Still, the most interesting proposition on masculinity came from Craig Green and Prada. Both brands explored boyhood understandings of what it means to be a man using all the aforementioned daddy motifs. For Green this meant a collection riddled with full-leather office attire accessorised with kink-esque adornments like chokers, straps, and harnesses positioned with his usual workwear.
Similarly, Raf Simons and Miuccia Prada’s fourth menswear effort as a design duo used juxtaposition to explore adolescent ideas of growing up. With Simons’ fascination with boyish youth defining much of his career, his typical stick thin models donned kink-inspired leather shorts with exposed zips, and leather sleeveless tops highlighting their lack of muscle mass. The loose fit of the shorts paired with juvenile gingham coats presented these daddy codes within an inherently vulnerable context of adolescence.
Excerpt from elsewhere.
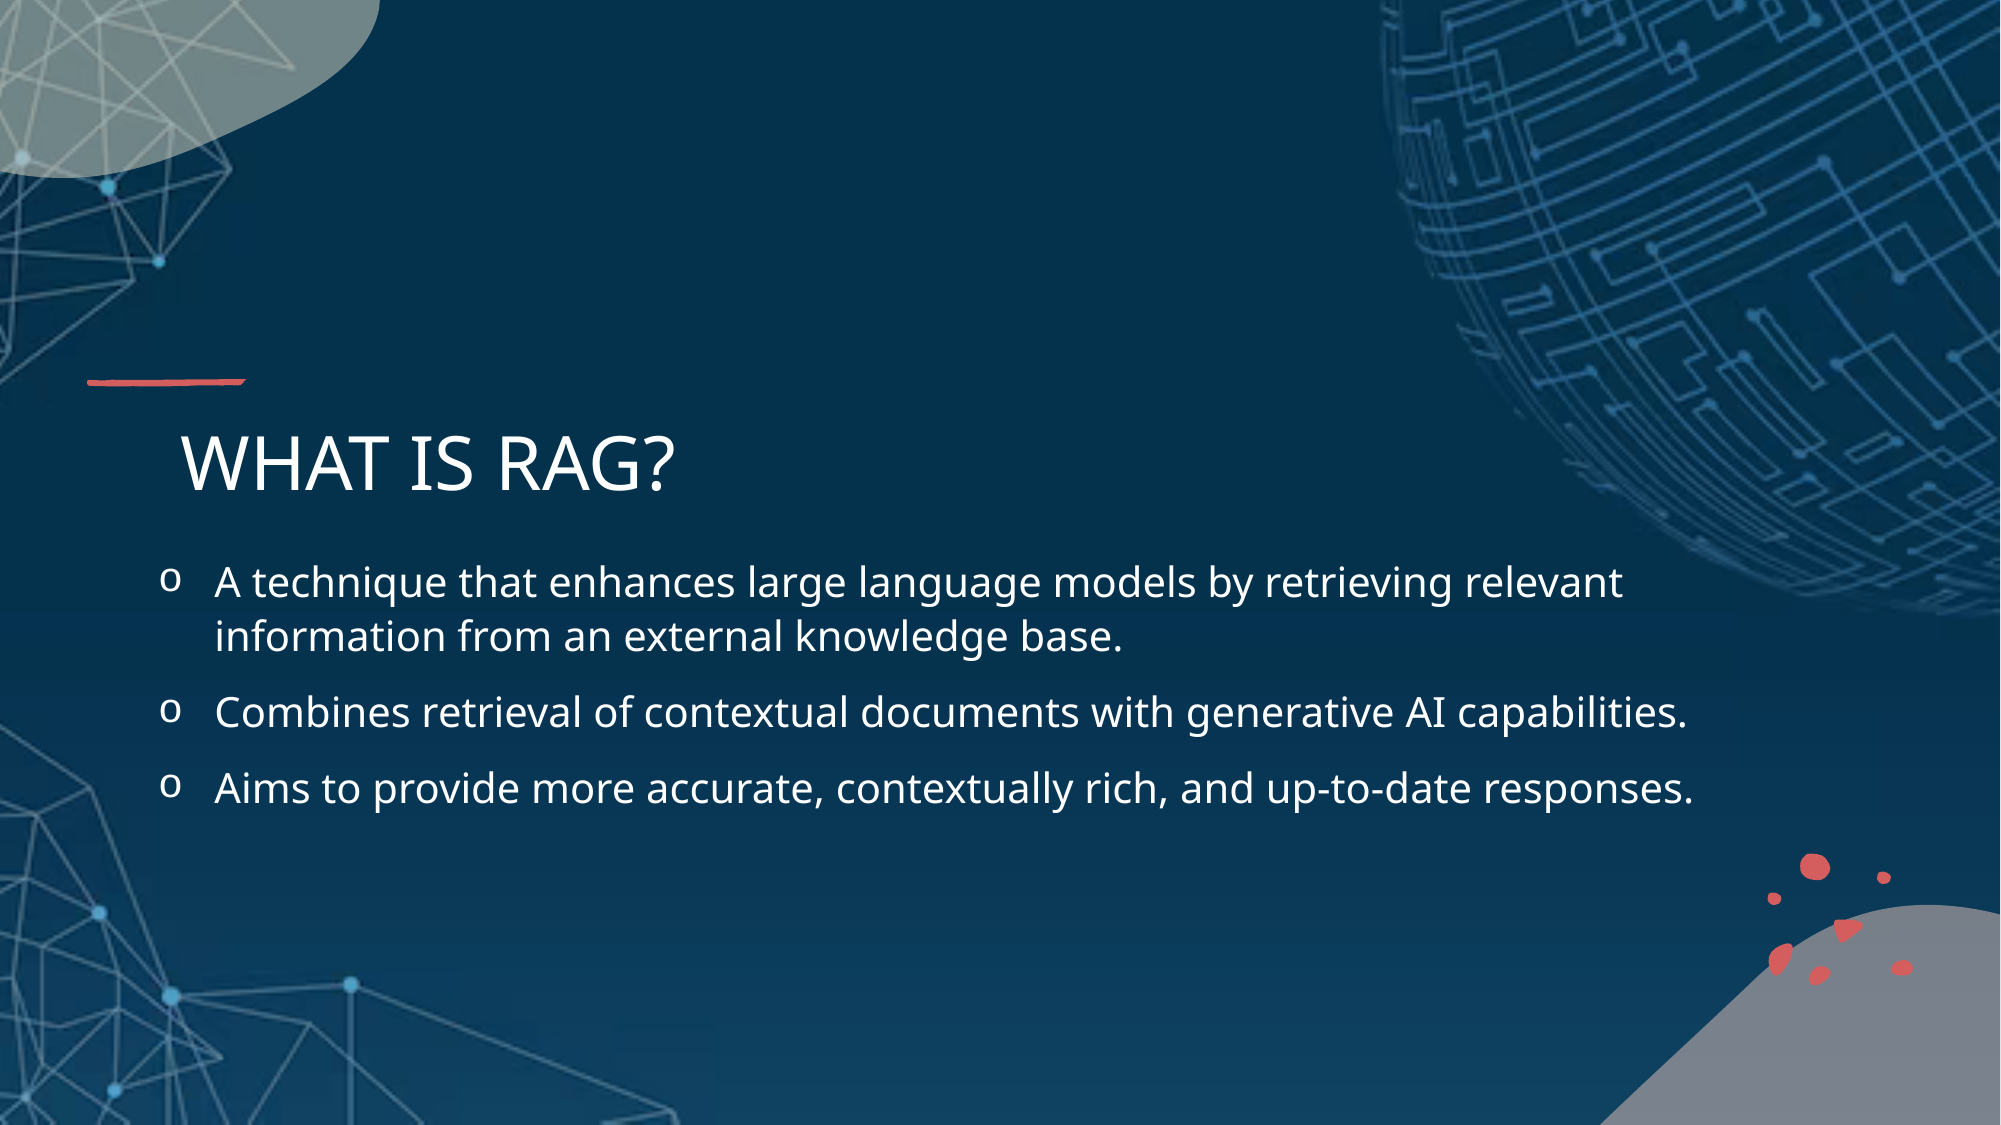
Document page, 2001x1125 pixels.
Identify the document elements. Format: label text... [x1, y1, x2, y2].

picture [0, 0, 2001, 1125]
list A technique that enhances large language models by retrieving relevant information from an external knowledge base. Combines retrieval of contextual documents with generative AI capabilities. Aims to provide more accurate, contextually rich, and up-to-date responses. [143, 542, 1857, 1125]
title WHAT IS RAG? [0, 295, 1255, 513]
What both brands ultimately achieved was subverting hyper-masculinity, while using elements we often associate with those very ideals.
Daddy George Michael might have said it best when he crooned ‘sometimes the clothes don’t make the man’, in his legendary queer anthem Freedom! ‘90. While these brands presented similar aesthetic choices inspired by the leather daddies Tom of Finland defined with his illustrations, they presented them in varied, nuanced ways that continue to challenge how we think of masculinity as the artist originally did. ‘They’re always smiling, friendly, even when getting up to the most raunchy, filthy exploits’, Millers explains of the beefed up artwork that positioned gay men as liberated through hyper-masculinity.
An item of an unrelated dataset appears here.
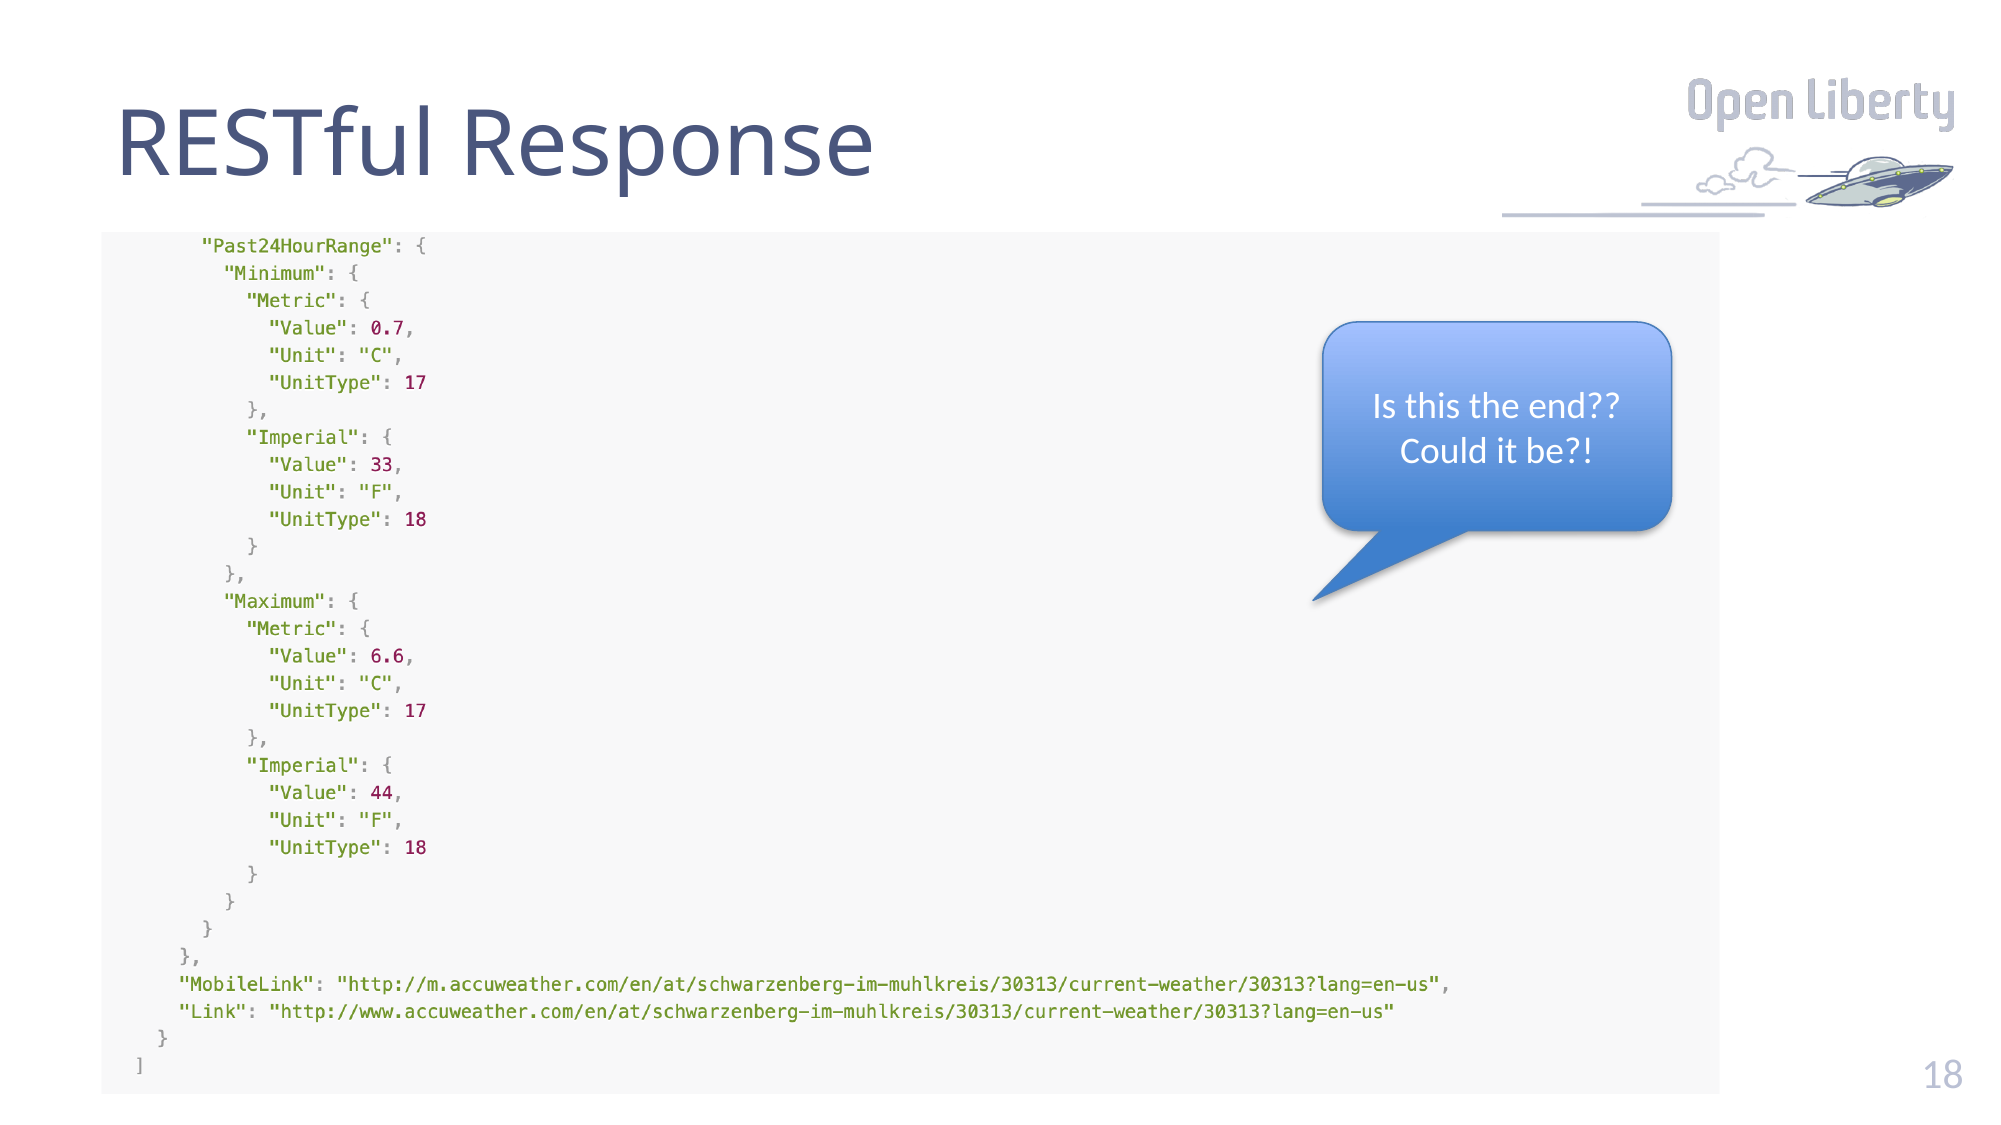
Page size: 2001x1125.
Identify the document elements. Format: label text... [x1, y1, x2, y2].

title RESTful Response [99, 45, 1900, 233]
picture [99, 73, 2001, 1094]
But as Craig Green and Prada proved, the shift towards these aesthetics doesn't mean losing the sensitive vulnerability that has come to define contemporary masculinity. Still, when it comes to fashion co-opting the daddy aesthetic, a purist at his core, Miller explains, ‘when it spills into pastiche it weakens the designer's look as well as the integrity of the original silhouette’. With that being said he also knows you don’t have to wait till next summer to start dressing like a daddy. ‘If you really want the look, support your leather and kink stores’, he says.